* _Directions for this task_: What is needed is a word-for-word copy of all the entries, minus the pictures.

* _Materials provided_:
↓↓↓

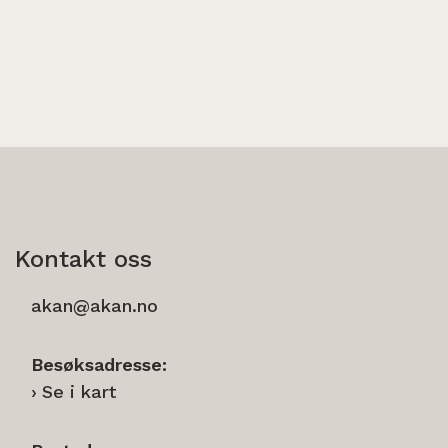
Kontakt oss
akan@akan.no
Besøksadresse:
Se i kart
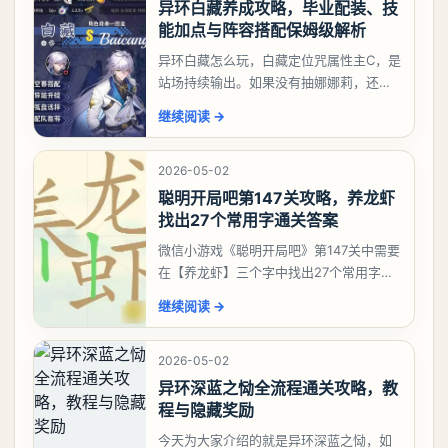
异环白藏养成攻略，毕业配装、技
能加点与阵容搭配保姆级解析
异环白藏怎么玩，白藏定位咒属性主C，是
站场持续输出。如果没有抽娜娜莉，还没
有肝出来小吱，有白藏的话可以先用着。
继续阅读
→
有娜娜莉缺另外一个二队C想打深渊也可以
考虑养个白藏
2026-05-02
聪明开局吧第147关攻略，养龙虾
找出27个常用字通关答案
微信小游戏《聪明开局吧》第147关中需要
在【养龙虾】三个字中找出27个常用字，
答案是一、二、三、介、尢、龙、兰、
继续阅读
→
大、夫、夰、巾、中、虫、下、虾、卜、
囗、吓、卟、
2026-05-02
异环深蓝之恸全流程通关攻略，教
程与隐藏奖励
今天为大家介绍的就是异环深蓝之恸，如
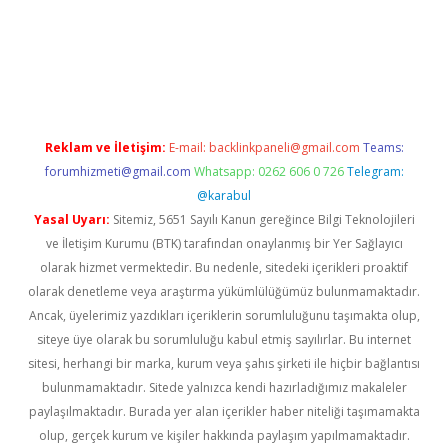
er.xyz
Reklam ve İletişim:
E-mail:
backlinkpaneli@gmail.com
Teams:
forumhizmeti@gmail.com
Whatsapp: 0262 606 0 726
Telegram:
@karabul
Yasal Uyarı:
Sitemiz, 5651 Sayılı Kanun gereğince Bilgi Teknolojileri
ve İletişim Kurumu (BTK) tarafından onaylanmış bir Yer Sağlayıcı
olarak hizmet vermektedir. Bu nedenle, sitedeki içerikleri proaktif
olarak denetleme veya araştırma yükümlülüğümüz bulunmamaktadır.
Ancak, üyelerimiz yazdıkları içeriklerin sorumluluğunu taşımakta olup,
siteye üye olarak bu sorumluluğu kabul etmiş sayılırlar. Bu internet
sitesi, herhangi bir marka, kurum veya şahıs şirketi ile hiçbir bağlantısı
bulunmamaktadır. Sitede yalnızca kendi hazırladığımız makaleler
paylaşılmaktadır. Burada yer alan içerikler haber niteliği taşımamakta
olup, gerçek kurum ve kişiler hakkında paylaşım yapılmamaktadır.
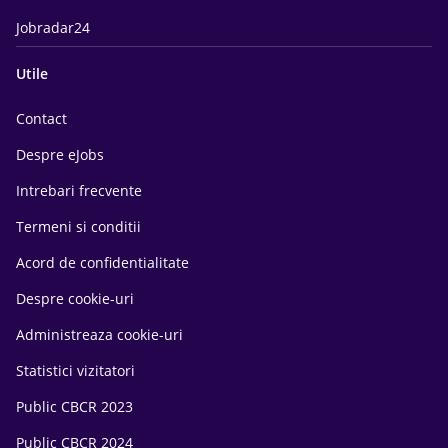
Jobradar24
Utile
Contact
Despre eJobs
Intrebari frecvente
Termeni si conditii
Acord de confidentialitate
Despre cookie-uri
Administreaza cookie-uri
Statistici vizitatori
Public CBCR 2023
Public CBCR 2024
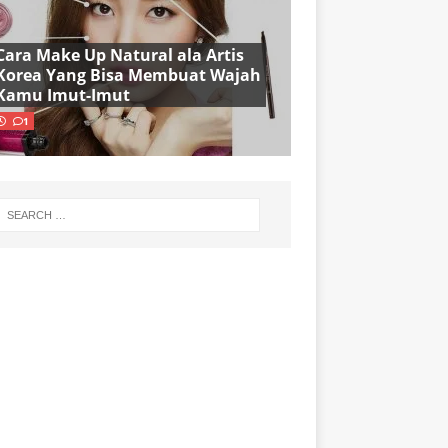
Cara Make Up Natural ala Artis
Korea Yang Bisa Membuat Wajah
Kamu Imut-Imut
1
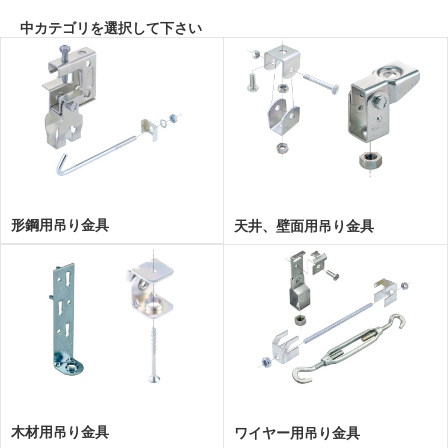
中カテゴリを選択して下さい
形鋼用吊り金具
天井、壁面用吊り金具
木材用吊り金具
ワイヤー用吊り金具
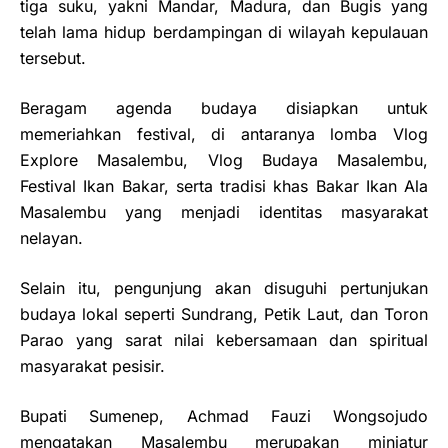
tiga suku, yakni Mandar, Madura, dan Bugis yang
telah lama hidup berdampingan di wilayah kepulauan
tersebut.
Beragam agenda budaya disiapkan untuk
memeriahkan festival, di antaranya lomba Vlog
Explore Masalembu, Vlog Budaya Masalembu,
Festival Ikan Bakar, serta tradisi khas Bakar Ikan Ala
Masalembu yang menjadi identitas masyarakat
nelayan.
Selain itu, pengunjung akan disuguhi pertunjukan
budaya lokal seperti Sundrang, Petik Laut, dan Toron
Parao yang sarat nilai kebersamaan dan spiritual
masyarakat pesisir.
Bupati Sumenep, Achmad Fauzi Wongsojudo
mengatakan Masalembu merupakan miniatur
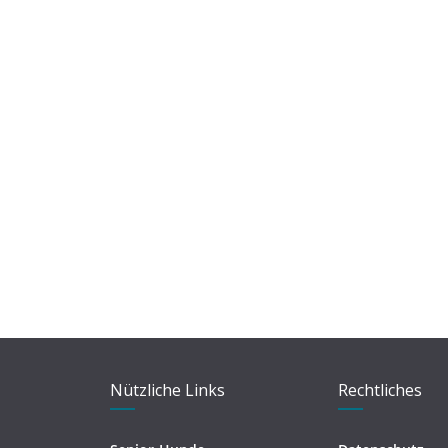
Nützliche Links
Rechtliches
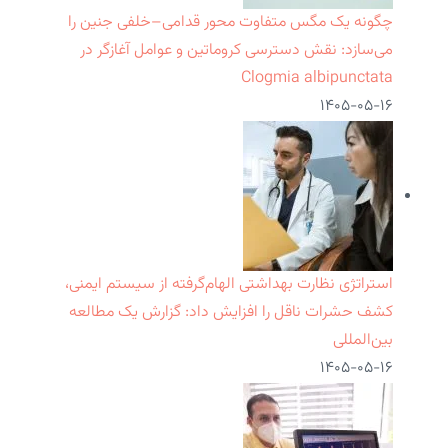
چگونه یک مگس متفاوت محور قدامی–خلفی جنین را
می‌سازد: نقش دسترسی کروماتین و عوامل آغازگر در
Clogmia albipunctata
۱۴۰۵-۰۵-۱۶
استراتژی نظارت بهداشتی الهام‌گرفته از سیستم ایمنی،
کشف حشرات ناقل را افزایش داد: گزارش یک مطالعه
بین‌المللی
۱۴۰۵-۰۵-۱۶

↑↑↑

* _Solution for this problem_:
Kontakt oss
akan@akan.no
Besøksadresse:
Se i kart
异环白藏养成攻略，毕业配装、技
能加点与阵容搭配保姆级解析
异环白藏怎么玩，白藏定位咒属性主C，是
站场持续输出。如果没有抽娜娜莉，还没
有肝出来小吱，有白藏的话可以先用着。
继续阅读
→
有娜娜莉缺另外一个二队C想打深渊也可以
考虑养个白藏
2026-05-02
聪明开局吧第147关攻略，养龙虾
找出27个常用字通关答案
微信小游戏《聪明开局吧》第147关中需要
在【养龙虾】三个字中找出27个常用字，
答案是一、二、三、介、尢、龙、兰、
继续阅读
→
大、夫、夰、巾、中、虫、下、虾、卜、
囗、吓、卟、
2026-05-02
异环深蓝之恸全流程通关攻略，教
程与隐藏奖励
今天为大家介绍的就是异环深蓝之恸，如
er.xyz
Reklam ve İletişim:
E-mail:
backlinkpaneli@gmail.com
Teams:
forumhizmeti@gmail.com
Whatsapp: 0262 606 0 726
Telegram:
@karabul
Yasal Uyarı:
Sitemiz, 5651 Sayılı Kanun gereğince Bilgi Teknolojileri
ve İletişim Kurumu (BTK) tarafından onaylanmış bir Yer Sağlayıcı
olarak hizmet vermektedir. Bu nedenle, sitedeki içerikleri proaktif
olarak denetleme veya araştırma yükümlülüğümüz bulunmamaktadır.
Ancak, üyelerimiz yazdıkları içeriklerin sorumluluğunu taşımakta olup,
siteye üye olarak bu sorumluluğu kabul etmiş sayılırlar. Bu internet
sitesi, herhangi bir marka, kurum veya şahıs şirketi ile hiçbir bağlantısı
bulunmamaktadır. Sitede yalnızca kendi hazırladığımız makaleler
paylaşılmaktadır. Burada yer alan içerikler haber niteliği taşımamakta
olup, gerçek kurum ve kişiler hakkında paylaşım yapılmamaktadır.
Jobradar24
Utile
Contact
Despre eJobs
Intrebari frecvente
Termeni si conditii
Acord de confidentialitate
Despre cookie-uri
Administreaza cookie-uri
Statistici vizitatori
Public CBCR 2023
Public CBCR 2024
Cara Make Up Natural ala Artis
Korea Yang Bisa Membuat Wajah
Kamu Imut-Imut
1
中カテゴリを選択して下さい
形鋼用吊り金具
天井、壁面用吊り金具
木材用吊り金具
ワイヤー用吊り金具
tiga suku, yakni Mandar, Madura, dan Bugis yang
telah lama hidup berdampingan di wilayah kepulauan
tersebut.
Beragam agenda budaya disiapkan untuk
memeriahkan festival, di antaranya lomba Vlog
Explore Masalembu, Vlog Budaya Masalembu,
Festival Ikan Bakar, serta tradisi khas Bakar Ikan Ala
Masalembu yang menjadi identitas masyarakat
nelayan.
Selain itu, pengunjung akan disuguhi pertunjukan
budaya lokal seperti Sundrang, Petik Laut, dan Toron
Parao yang sarat nilai kebersamaan dan spiritual
masyarakat pesisir.
Bupati Sumenep, Achmad Fauzi Wongsojudo
mengatakan Masalembu merupakan miniatur
Nützliche Links
Rechtliches
چگونه یک مگس متفاوت محور قدامی–خلفی جنین را
می‌سازد: نقش دسترسی کروماتین و عوامل آغازگر در
Clogmia albipunctata
۱۴۰۵-۰۵-۱۶
استراتژی نظارت بهداشتی الهام‌گرفته از سیستم ایمنی،
کشف حشرات ناقل را افزایش داد: گزارش یک مطالعه
بین‌المللی
۱۴۰۵-۰۵-۱۶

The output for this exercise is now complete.